The calçotada brings entire towns together around an unusually sweet local onion – the calçot – blackened over a fire of grapevine clippings, served with a variation on romesco sauce and washed down with a jet of wine from a Catalonian porró.
These neighbourhood festivals pair heaps of grill‑charred calçots with barbecued meats, blackened hazelnuts, olives and red or white wine. Here is everything you need to bring this onion party home.
The calçot is a giant Catalonian scallion grown from seed and harvested, then allowed to germinate again before being trimmed and replanted in trenches. The growing process can take up to 18 months and results in a concentration of flavours and an unusual size, often as big as a leek. As the calçots grow, earth is piled up around their stalks like with celery or leeks. This makes the lower stems look like white socks or boots, which is how they get their name: from the Catalonian verb calçar, to put on shoes.
Short of building your own calçot planter and planning well in advance, those of us in Canada should look for scallions that are thicker and juicier than usual, or the bulbed variety often found during spring.

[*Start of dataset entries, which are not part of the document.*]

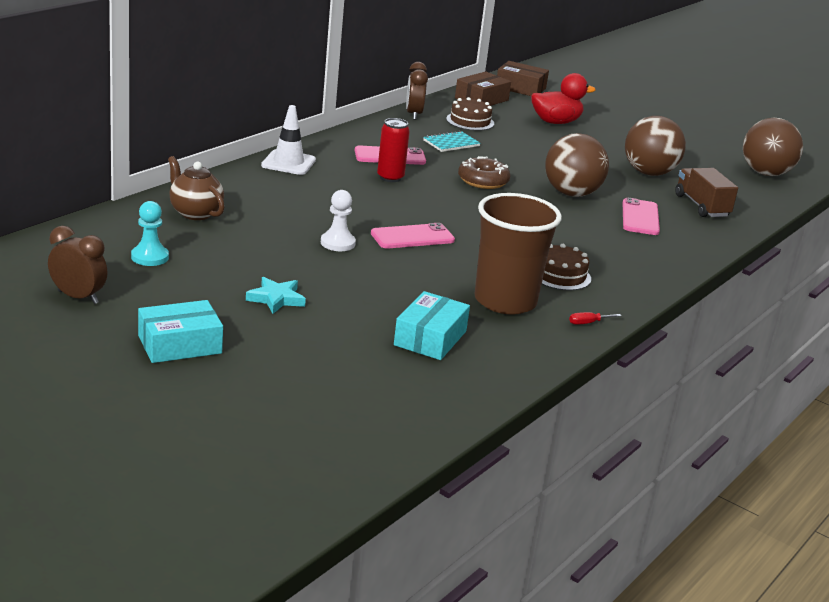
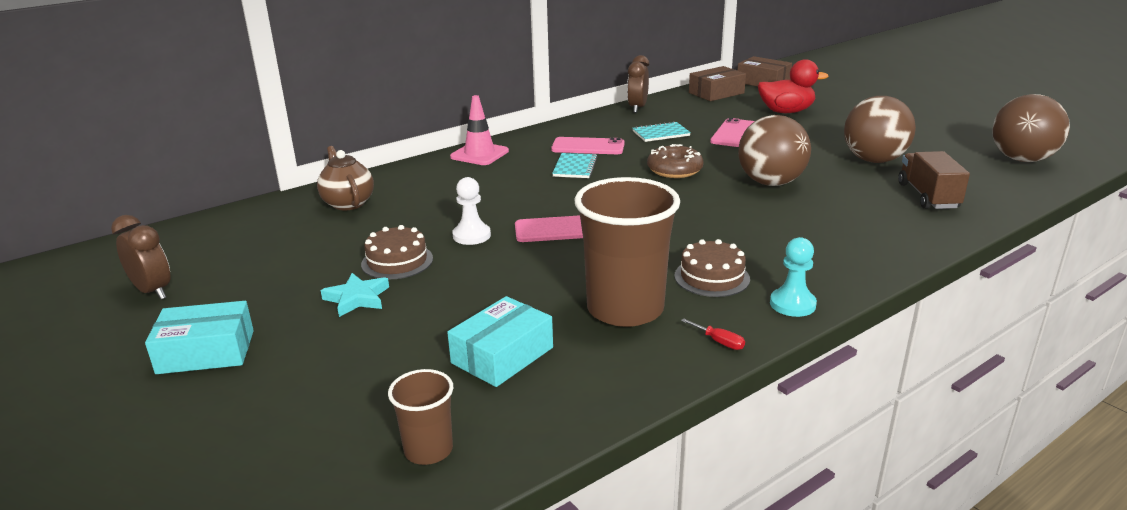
camera: 20 degrees right, 0 degrees up
(150, 257) = (264, 248): turquoise pawn -> turquoise pawn (792, 304)
(288, 163) = (479, 154): white traffic cone -> pink traffic cone
(390, 177) = (575, 167): red can -> turquoise notebook
(419, 402) = (428, 450): none -> brown cup
(470, 121) = (693, 113): brown cake -> brown cake (397, 261)
(588, 323) = (719, 342): red screwdriver -> red screwdriver turned 135 degrees counterclockwise
(640, 217) = (844, 209): pink phone -> pink phone (734, 133)

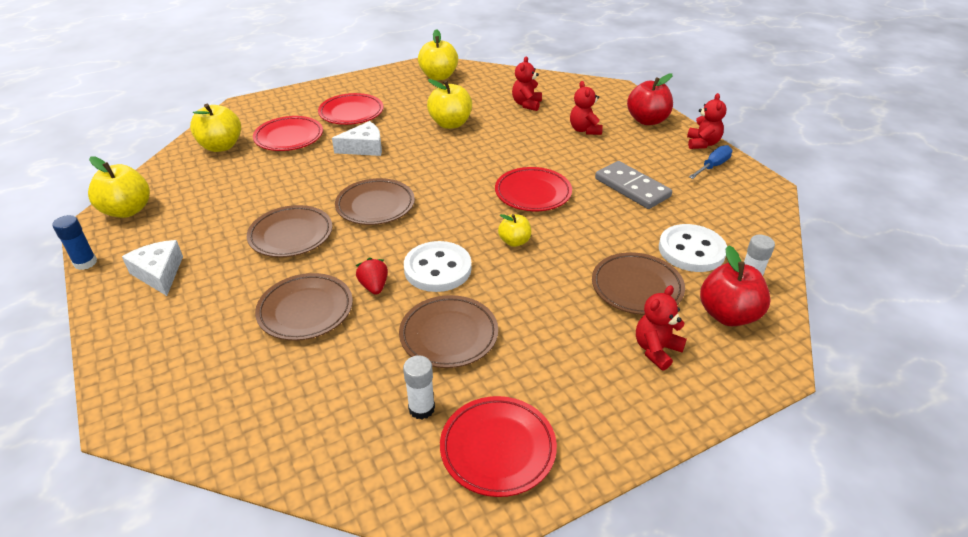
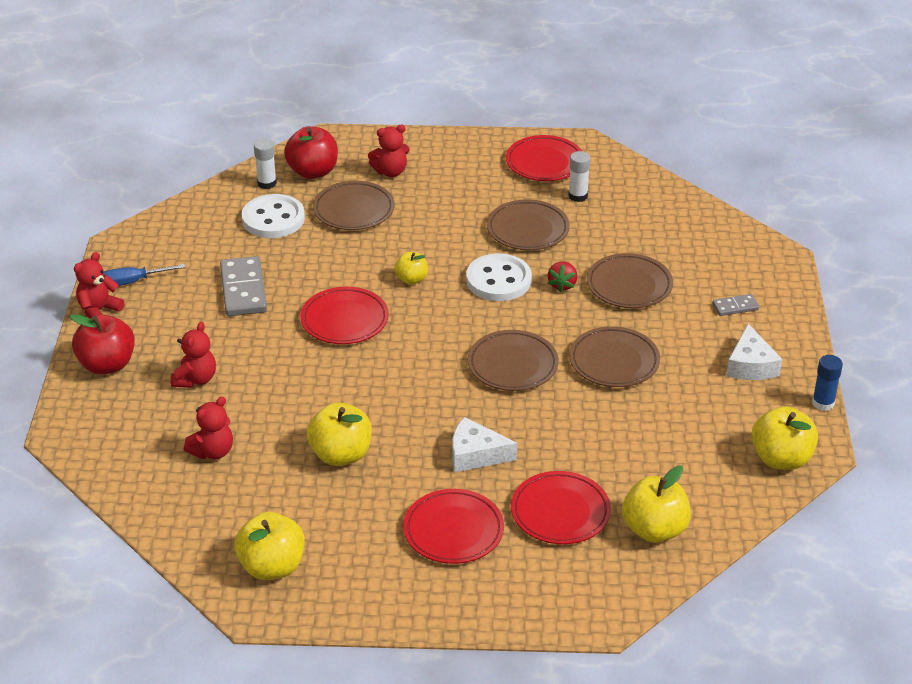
camera: 150 degrees left, 0 degrees up
(182, 328) = (735, 307): none -> grey domino

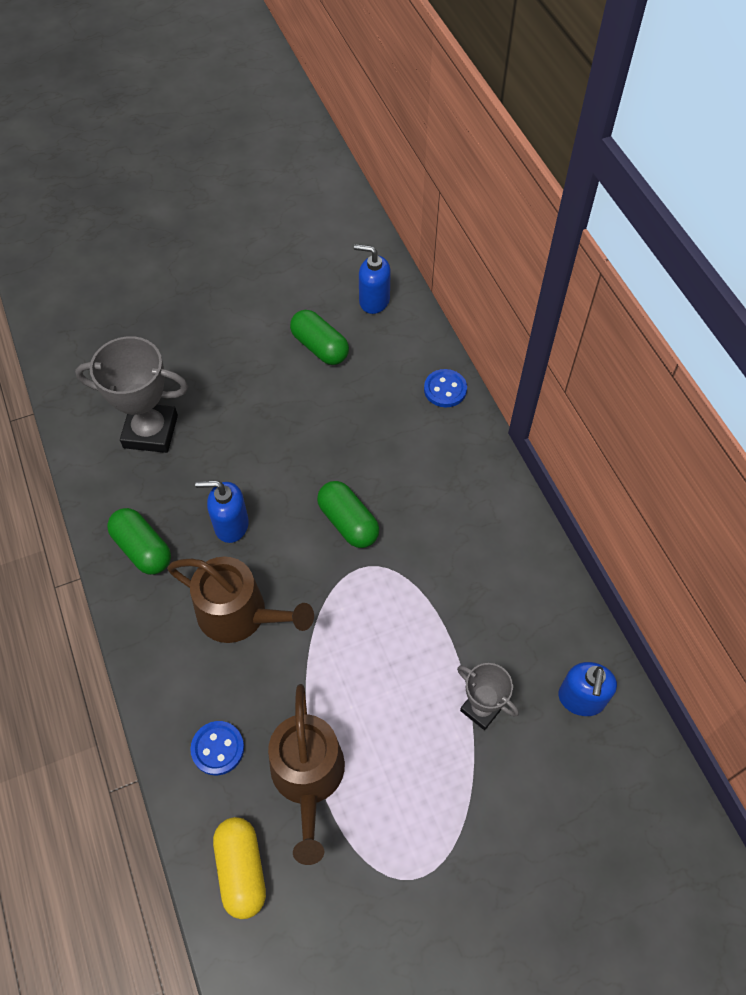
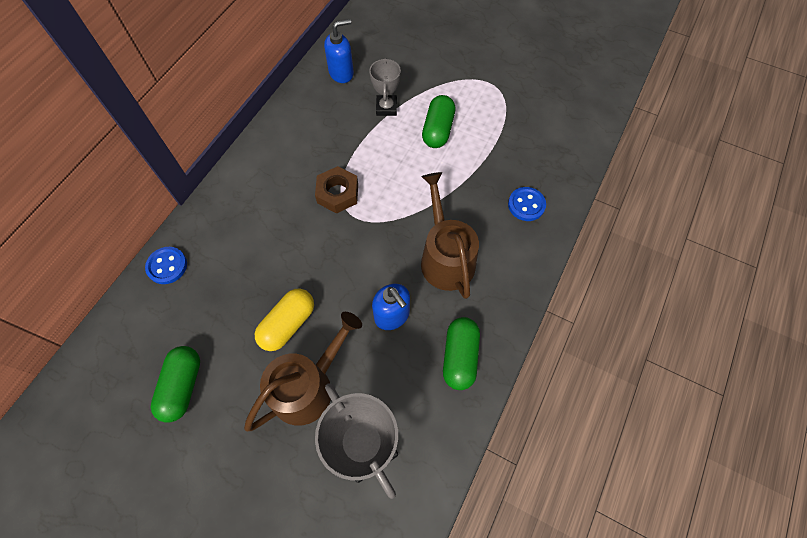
camera: 130 degrees left, 5 degrees up
(241, 870) = (564, 149): yellow capsule -> yellow capsule (288, 324)
(308, 777) = (495, 154): brown watering can -> brown watering can (308, 387)
(348, 522) = (329, 247): green capsule -> green capsule (438, 130)
(374, 300) = (99, 384): blue soap dispenser -> none
(403, 571) = (337, 193): none -> brown nut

Calçots are slowly blackened over coals before being wrapped in newspaper to steam; this renders the flesh tender and makes it easy to peel the charred outer layers.
Every restaurant and household has its own recipe for salsa de calçots, or salvitxada, a less bitter variation on romesco that calls for ñora peppers instead of choriceros. It is delicious with all grilled foods.
If You Go
To take part in a genuine calçotada, you’ll have to visit Catalonia between late January and April. Valls, a mountain town north of Tarragona, is the capital of calçots.